Spec Layer Risks & Mitigations

Table of contents

Spec Layer Risks & Mitigations

Known failure modes of the spec-first architecture and the operational risks of building it — methodology, corpus integrity, tooling, and project operations. The scope was broadened 2026-06-11: the original register covered only “failure modes for the spec-first approach,” and half of the risks the project had actually observed were process and operations risks with no home here. Each entry names the risk, how it manifests, and its mitigation with an honest deployment status — (in place), (designed, not deployed), or (gap).

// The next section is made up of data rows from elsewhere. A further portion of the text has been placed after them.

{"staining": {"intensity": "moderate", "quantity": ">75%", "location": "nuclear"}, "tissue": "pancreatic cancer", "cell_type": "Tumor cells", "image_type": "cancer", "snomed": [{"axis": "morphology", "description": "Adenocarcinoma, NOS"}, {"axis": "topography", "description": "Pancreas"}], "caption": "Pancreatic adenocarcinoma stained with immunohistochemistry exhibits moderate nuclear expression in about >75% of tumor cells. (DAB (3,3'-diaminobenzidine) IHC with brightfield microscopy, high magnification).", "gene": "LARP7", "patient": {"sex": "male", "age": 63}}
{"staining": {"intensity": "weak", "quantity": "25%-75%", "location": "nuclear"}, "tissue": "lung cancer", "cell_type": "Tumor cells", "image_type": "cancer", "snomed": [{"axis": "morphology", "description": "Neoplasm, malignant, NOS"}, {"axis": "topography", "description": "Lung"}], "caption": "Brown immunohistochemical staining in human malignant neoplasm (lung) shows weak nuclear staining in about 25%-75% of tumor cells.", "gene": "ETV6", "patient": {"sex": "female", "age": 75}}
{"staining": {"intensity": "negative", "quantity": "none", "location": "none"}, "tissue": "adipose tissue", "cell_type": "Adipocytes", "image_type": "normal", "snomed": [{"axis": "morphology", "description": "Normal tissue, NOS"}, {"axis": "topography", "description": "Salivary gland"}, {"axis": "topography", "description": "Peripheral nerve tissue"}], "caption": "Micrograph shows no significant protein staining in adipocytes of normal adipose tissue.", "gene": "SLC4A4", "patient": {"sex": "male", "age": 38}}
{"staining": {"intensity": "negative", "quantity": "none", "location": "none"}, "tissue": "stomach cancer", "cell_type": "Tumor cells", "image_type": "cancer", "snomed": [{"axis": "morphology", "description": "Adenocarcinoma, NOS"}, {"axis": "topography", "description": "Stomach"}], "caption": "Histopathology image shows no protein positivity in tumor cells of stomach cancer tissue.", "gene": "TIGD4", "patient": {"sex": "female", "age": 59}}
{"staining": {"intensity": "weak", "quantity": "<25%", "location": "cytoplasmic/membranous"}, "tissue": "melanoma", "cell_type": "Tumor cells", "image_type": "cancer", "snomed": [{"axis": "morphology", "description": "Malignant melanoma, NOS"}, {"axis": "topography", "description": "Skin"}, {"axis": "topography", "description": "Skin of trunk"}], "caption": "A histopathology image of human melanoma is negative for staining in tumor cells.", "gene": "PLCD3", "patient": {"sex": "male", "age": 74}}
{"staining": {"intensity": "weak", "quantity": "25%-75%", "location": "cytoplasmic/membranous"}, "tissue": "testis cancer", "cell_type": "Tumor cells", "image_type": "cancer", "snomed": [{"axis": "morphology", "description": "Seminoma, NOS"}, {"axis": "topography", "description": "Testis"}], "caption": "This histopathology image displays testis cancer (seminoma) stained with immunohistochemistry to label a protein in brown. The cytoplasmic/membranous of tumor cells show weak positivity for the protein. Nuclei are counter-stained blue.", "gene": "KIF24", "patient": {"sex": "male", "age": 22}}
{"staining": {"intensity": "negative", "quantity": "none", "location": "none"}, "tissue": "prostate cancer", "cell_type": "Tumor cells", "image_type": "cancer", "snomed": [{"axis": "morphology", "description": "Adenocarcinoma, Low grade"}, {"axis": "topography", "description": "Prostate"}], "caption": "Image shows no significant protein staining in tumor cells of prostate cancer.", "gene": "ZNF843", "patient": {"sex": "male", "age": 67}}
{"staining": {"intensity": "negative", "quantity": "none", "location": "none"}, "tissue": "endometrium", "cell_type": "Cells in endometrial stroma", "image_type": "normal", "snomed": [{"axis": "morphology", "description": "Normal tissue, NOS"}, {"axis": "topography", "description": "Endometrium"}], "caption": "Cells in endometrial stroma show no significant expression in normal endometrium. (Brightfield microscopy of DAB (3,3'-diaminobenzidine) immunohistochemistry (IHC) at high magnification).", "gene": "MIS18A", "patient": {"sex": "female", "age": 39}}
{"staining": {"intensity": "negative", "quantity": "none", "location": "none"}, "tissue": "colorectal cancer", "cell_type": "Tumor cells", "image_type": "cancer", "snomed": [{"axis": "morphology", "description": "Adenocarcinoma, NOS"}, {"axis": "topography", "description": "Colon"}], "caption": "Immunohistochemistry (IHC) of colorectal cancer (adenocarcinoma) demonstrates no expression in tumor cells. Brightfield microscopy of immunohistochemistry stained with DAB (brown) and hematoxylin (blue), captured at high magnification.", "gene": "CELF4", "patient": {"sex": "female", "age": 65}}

Ownership and cadence. This register has an owner (the maintainer) and a dated re-assessment marker. Entries are added event-driven; the whole register is re-read on the scheduled-rescan cadence — not “when somebody remembers,” the unowned-discipline failure mode pressure-testing.md names. Last re-assessment: 2026-06-11, absorbing the session-inputs working note of the same date.

Maturity — an honest estimate (2026-06-11)

A dated stage estimate, by layer, so the register below reads against the project’s actual age rather than its ambitions. The numbers are deliberate roughness — a guess, not a measurement.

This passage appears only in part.